Steve Wynn Triumphs in Court Decision in Kazuo Okada Dispute, Won’t Be Forced to Turn Over Documents

Posted on: July 28, 2017, 08:45h. 

Last updated on: July 28, 2017, 08:53h.

Steve Wynn is breathing a little easier today. A Nevada Supreme Court decision reached on Thursday means Wynn Resorts won’t have to produce legal documents showing the process it took to remove former majority shareholder and ex-friend Kazuo Okada from the company’s board of directors in 2012. Okada had filed a lawsuit demanding that information.

Kazuo Okada Steve Wynn court battle
Back in 2002, Kazuo Okada, left, and Steve Wynn were close friends and business partners. But a lawsuit and many legal filings later, the gaming titans want nothing to do with each other outside of a courthouse. (Image: LV R-J file)

It was seven years ago that Wynn decided to sever ties with his longtime cohort, after allegations arose that the Japanese billionaire was paying bribes to gaming regulators in the Philippines. At the time, the FBI was investigating whether a $40 million payment to a consultant in Manila was actually a kickback to Filipino officials in a push to gain favor with his $2.4 billion casino resort.

Wynn Resorts ultimately decided to end its relationship, and redeemed all of Okada’s shares, which at the time were valued at $1.9 billion. Okada has since challenged the decision in what’s become a long and drawn-out legal battle.

The Nevada Supreme Court decision reached unanimously this week cited attorney-client privilege that protect Wynn Resorts from disclosing the grounds it used to oust Okada.

Negative Media

According to investment research and management firm Morningstar, Wynn Resorts’ ongoing legal fight with Okada might hamper the company’s chances at entering the Japanese integrated casino resort market.

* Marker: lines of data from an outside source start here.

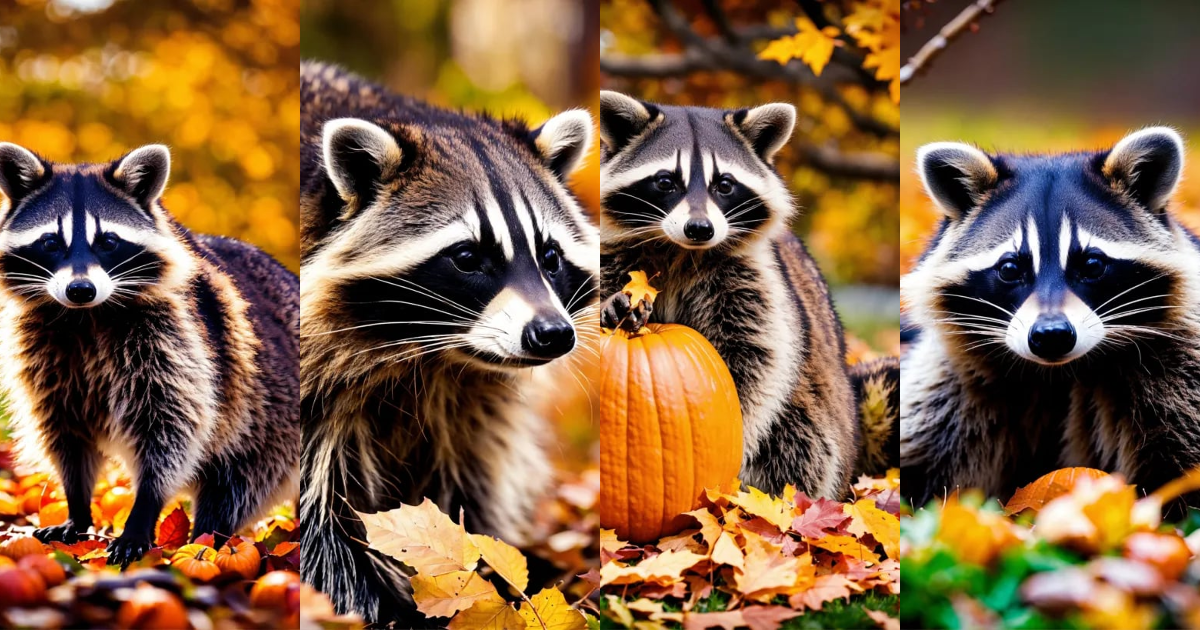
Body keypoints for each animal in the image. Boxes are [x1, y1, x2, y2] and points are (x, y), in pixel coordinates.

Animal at [0, 143, 299, 567]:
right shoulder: (45, 353)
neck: (86, 316)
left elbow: (171, 427)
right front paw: (77, 505)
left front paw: (143, 512)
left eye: (107, 241)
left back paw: (210, 537)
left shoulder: (178, 340)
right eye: (51, 242)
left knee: (235, 482)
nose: (80, 289)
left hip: (267, 414)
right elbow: (64, 432)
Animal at [299, 62, 597, 624]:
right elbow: (321, 518)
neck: (429, 356)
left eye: (549, 256)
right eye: (467, 258)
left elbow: (469, 490)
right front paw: (370, 601)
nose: (552, 334)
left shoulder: (471, 403)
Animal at [597, 91, 897, 498]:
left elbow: (754, 359)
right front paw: (613, 305)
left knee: (800, 440)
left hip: (822, 423)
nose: (700, 229)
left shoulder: (754, 277)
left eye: (724, 184)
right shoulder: (612, 251)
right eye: (665, 181)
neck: (679, 251)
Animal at [901, 127, 1200, 508]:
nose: (1052, 335)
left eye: (1092, 265)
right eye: (1010, 268)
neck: (1058, 373)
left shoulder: (1177, 370)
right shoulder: (951, 385)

“While Wynn Resorts has a successful track record of constructing and operating luxury resorts, its involvement with bribery litigation, along with its weaker MICE (Meetings, Incentives, Conventions and Exhibitions) and balance sheet position relative to MGM and Sands, leads us to believe that the company is unlikely to receive one of the two urban gaming concessions in Osaka and Yokohama,” Morningstar wrote in a report, sections of which were published by the Las Vegas Review-Journal earlier this month, after meeting with numerous Japanese experts directly involved in the selection process.

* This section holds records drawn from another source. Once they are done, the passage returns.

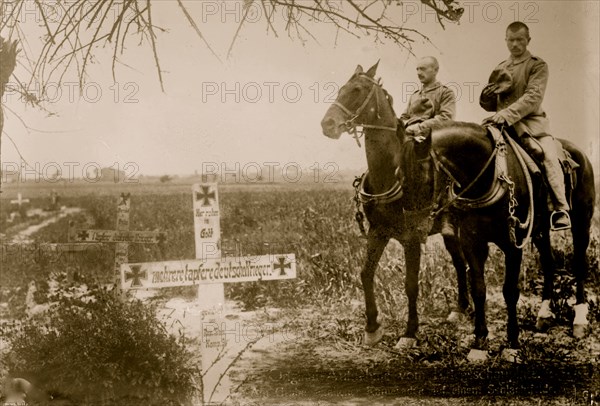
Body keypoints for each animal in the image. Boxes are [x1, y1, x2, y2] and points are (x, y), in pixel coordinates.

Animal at [322, 61, 592, 358]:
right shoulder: (379, 231)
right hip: (522, 230)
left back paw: (579, 319)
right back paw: (513, 313)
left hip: (580, 223)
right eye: (343, 88)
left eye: (357, 90)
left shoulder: (412, 239)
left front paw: (409, 334)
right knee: (538, 261)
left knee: (578, 263)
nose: (327, 124)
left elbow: (411, 284)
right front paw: (372, 329)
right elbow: (366, 274)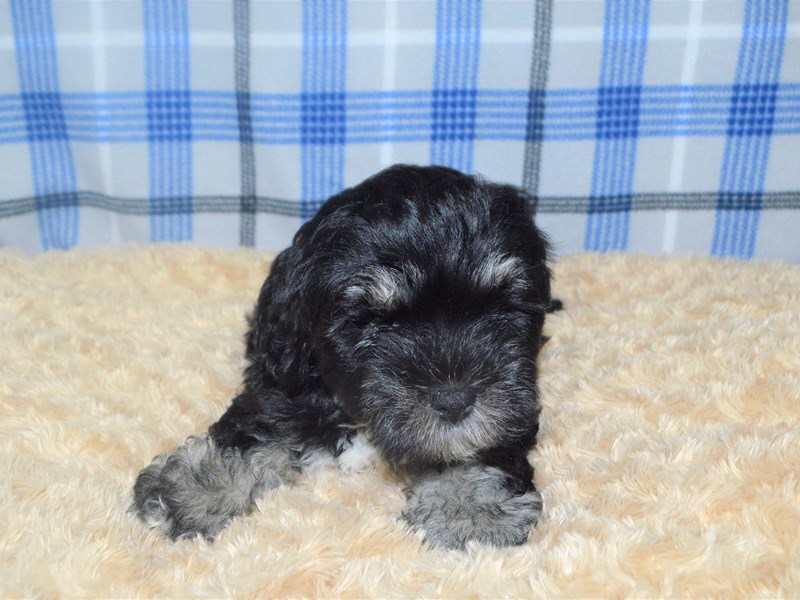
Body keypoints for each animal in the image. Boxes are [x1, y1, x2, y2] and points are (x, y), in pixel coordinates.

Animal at [133, 164, 556, 548]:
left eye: (500, 311)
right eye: (373, 324)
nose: (455, 400)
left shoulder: (515, 400)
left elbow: (485, 443)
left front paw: (471, 509)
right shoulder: (284, 382)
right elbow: (255, 426)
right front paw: (195, 488)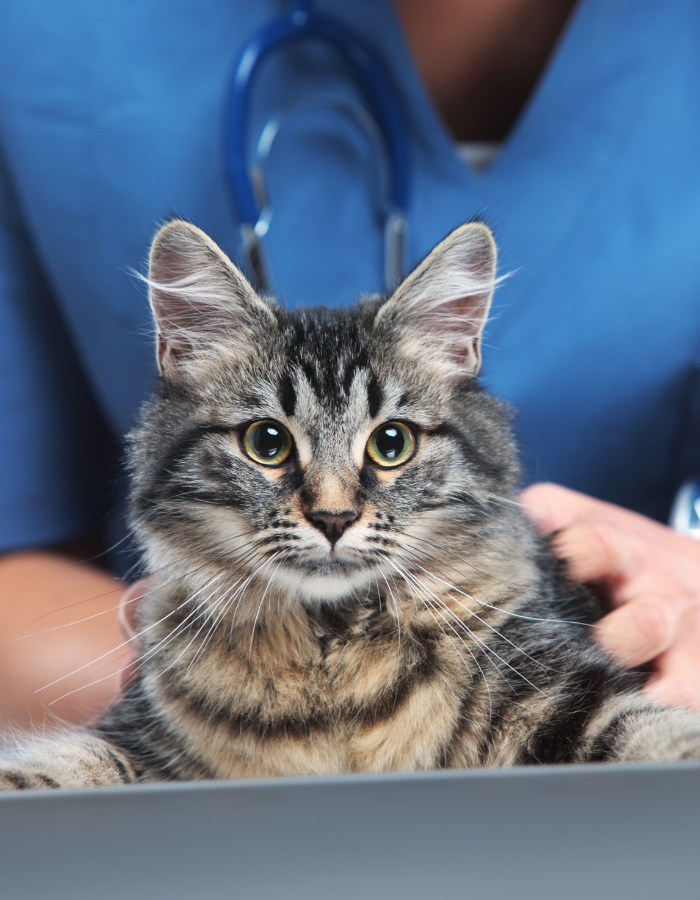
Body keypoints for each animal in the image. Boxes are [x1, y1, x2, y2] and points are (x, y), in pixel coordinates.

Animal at [1, 220, 700, 788]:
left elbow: (658, 735)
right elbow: (66, 762)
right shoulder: (136, 734)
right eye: (267, 443)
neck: (333, 655)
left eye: (392, 443)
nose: (334, 518)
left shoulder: (566, 691)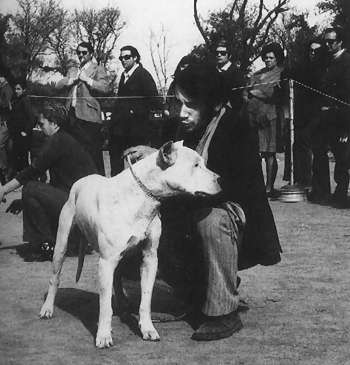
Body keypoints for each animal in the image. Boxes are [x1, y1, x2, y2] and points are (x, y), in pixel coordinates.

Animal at [39, 140, 221, 346]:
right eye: (196, 165)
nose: (219, 179)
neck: (142, 197)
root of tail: (82, 181)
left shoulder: (149, 258)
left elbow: (146, 299)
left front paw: (147, 328)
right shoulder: (106, 262)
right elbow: (104, 305)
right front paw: (103, 335)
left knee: (117, 279)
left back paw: (123, 305)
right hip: (61, 244)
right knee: (55, 277)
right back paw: (47, 308)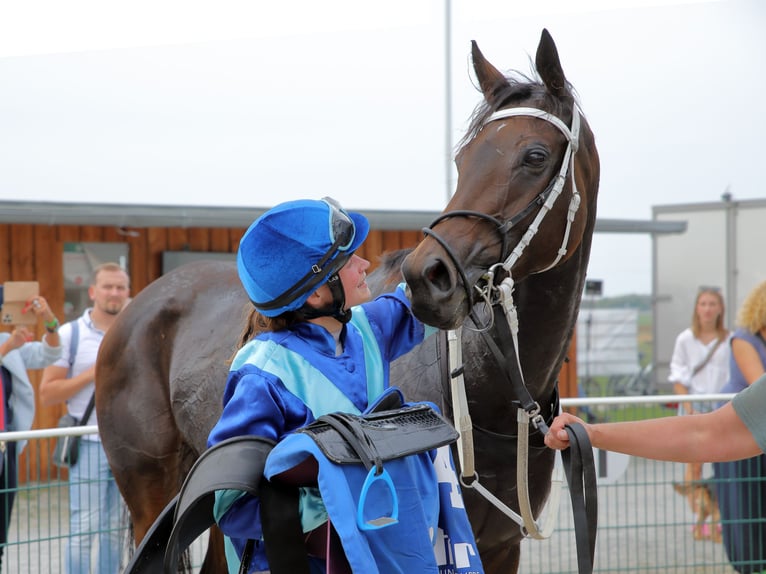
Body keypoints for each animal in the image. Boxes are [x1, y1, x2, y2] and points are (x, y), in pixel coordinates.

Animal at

With Japan currently settling on its regulatory framework for the gaming industry, all major casino operators are focused on landing building rights.

The National Diet is set to provide final details later this year on two multibillion-dollar resorts. Wynn Resorts, in addition to Las Vegas Sands, MGM, Caesars, and Hard Rock are just a few of the US-based companies expected to bid.

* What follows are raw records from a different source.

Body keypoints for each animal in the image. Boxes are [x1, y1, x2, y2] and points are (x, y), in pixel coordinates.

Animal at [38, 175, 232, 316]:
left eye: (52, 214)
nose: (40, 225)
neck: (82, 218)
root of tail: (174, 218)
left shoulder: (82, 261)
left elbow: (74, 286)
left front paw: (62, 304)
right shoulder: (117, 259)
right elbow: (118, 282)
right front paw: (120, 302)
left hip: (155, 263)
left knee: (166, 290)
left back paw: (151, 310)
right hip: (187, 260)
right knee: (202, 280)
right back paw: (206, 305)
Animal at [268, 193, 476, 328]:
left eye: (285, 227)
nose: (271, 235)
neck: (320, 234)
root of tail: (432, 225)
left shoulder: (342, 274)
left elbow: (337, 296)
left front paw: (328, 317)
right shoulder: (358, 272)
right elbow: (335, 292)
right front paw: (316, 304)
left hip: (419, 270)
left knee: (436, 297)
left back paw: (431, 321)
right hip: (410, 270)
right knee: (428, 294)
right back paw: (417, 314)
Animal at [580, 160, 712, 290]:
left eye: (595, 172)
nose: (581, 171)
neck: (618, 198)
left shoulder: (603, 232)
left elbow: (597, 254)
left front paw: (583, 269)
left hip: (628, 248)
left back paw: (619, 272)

Further complicating matters is a recent corruption scandal involving Prime Minister Shinzo Abe, one of the key proponents of putting casinos on Japanese soil. Ironically, the alleged misconduct swirls around campaign donations from friends to Abe that could appear to be bribes.

Okada Short Millions

Okada’s decision to maintain his position that his stake in Wynn Resorts was unlawfully terminated is most likely due to the valuation of what he would today hold in the publicly traded corporation.

In February of 2012, when Wynn Resorts bought back his shares for $1.9 billion, the company was trading for about $115 per share. Two years later, the company soared to over $220. It’s since retracted to $128 as of July 27.

But the difference between Wynn Resorts’ stock price in February 2012 and July 2017 is still more than 11 percent. And when dealing with a number as large as $1.9 billion, 11 percent is more than most people make in their lifetimes.

Okada’s stake in Wynn, had he not touched it, would be worth about $209 million more than the $1.9 billion he received.

The Wynn dispute hasn’t been Okada’s only headache, either. Earlier this year, Okada was removed as chairman of Universal Entertainment, the company he founded in 1969, after he allegedly made a $17.3 million transaction with company money to an entity reportedly owned by himself and his son.

Okada is now suing his two children and his own wife to regain control of Universal Entertainment’s Okada Holdings, the company’s corporate parent. Universal is a manufacturing company the Japanese business magnate created in 1969, which specializes in pachinko and slots equipment for casinos.